-->
BWlBduTUUim65BmNoRNRwZwviGLcUft1snoGQp4W

Search This Blog

Bookmark

Nietzsche, Kawanan, dan Penciptaan Hukum

Penulis: Anom Surya Putra, Advokat

ARKANA~ Menjelang malam minggu, seorang rekan Advokat Pergerakan, Kaerasa Deal, mengirim pesan reflektif ketika kami membicarakan ide filsafat dari Nietzsche. Pesan singkatnya, Nietzsche tidak sedang memberi resep instan melainkan menantang: apakah kita mau hidup sekadar sebagai kawanan yang nyaman, atau sebagai pencipta makna? Pernyataan itu terdengar sederhana tetapi sesungguhnya mengguncang. Ia tidak sekadar menyentuh wilayah etika, melainkan menembus inti problem hukum di Indonesia hari ini.

Nietzsche, dalam karya-karya pentingnya seperti Also sprach Zarathustra dan Jenseits von Gut und Böse, mengecam moral kawanan (Herdenmoral) yakni cara hidup yang tunduk pada norma mayoritas dan bernaung di balik kenyamanan keseragaman. Kawanan, bagi Nietzsche, selalu menolak risiko, menghindari penderitaan, dan menuntut kepatuhan. Jika logika kawanan itu diadopsi ke dalam hukum, maka hukum dengan cepat berubah menjadi alat penjinakan, sekadar mekanisme menjaga stabilitas sosial, dan kehilangan daya penciptaan nilai. Hukum lalu lebih sibuk menidurkan masyarakat daripada menantang ketidakadilan.

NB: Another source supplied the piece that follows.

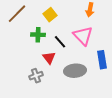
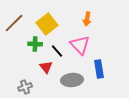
yellow square: (50, 15) -> (47, 24), size x1.5
gray cross: (36, 76) -> (25, 87), moved

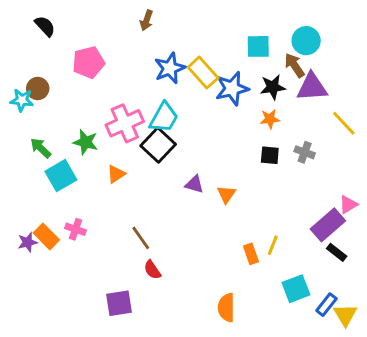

Inilah yang sering kita jumpai dalam praktik hukum di Indonesia. Penegakan hukum kerap tampil formalistik, berhenti pada bunyi pasal, dan jarang memberi ruang bagi tafsir kreatif. Dalam kasus diskriminasi agama, hukum sering berpihak pada mayoritas atas nama ketertiban, sementara kelompok minoritas dipaksa diam. Dalam kasus korupsi, hukum kadang keras kepada pihak yang kalah dalam politik, tetapi lembek kepada mereka yang berada di lingkaran kekuasaan. Pada kasus pelanggaran HAM berat, hukum justru terhenti di meja kompromi politik. Bahkan ironisnya, sebagian kecil aktivis yang semula adalah korban pelanggaran HAM berbalik arah bersekutu dengan elit yang diduga pelanggar HAM berat. Semua itu adalah potret hukum yang tunduk pada moral kawanan, hukum yang lebih sibuk merawat kenyamanan mayoritas dan kepentingan elite daripada berani menantang kemapanan.

Nietzsche tentu bukan teoritisi hukum dalam pengertian klasik seperti Hans Kelsen atau H.L.A. Hart. Ia tidak pernah merumuskan sistem hukum yang lengkap. Namun, sebagaimana ditunjukkan oleh Drucilla Cornell dalam Nietzsche and the Law, gagasan Nietzsche tentang "kehendak untuk berkuasa" dapat dibaca sebagai dasar bagi cara pandang baru terhadap hukum. Hukum bukanlah bangunan kaku yang netral dan final, melainkan arena penafsiran yang terus bergerak. Peter Goodrich bahkan menyebut Nietzsche sebagai seorang “yuris anti-positivis,” sebab ia menolak ilusi objektivitas hukum. Bagi Nietzsche, hukum adalah produk tafsir, dan tafsir selalu terkait dengan siapa yang memiliki kuasa untuk menafsirkan dan siapa yang berani menantang tafsir lama dengan mencipta tafsir baru. Kurang lebih, persis seperti pesan advokat Kaerasa yang juga pejuang hak masyarakat adat nusantara.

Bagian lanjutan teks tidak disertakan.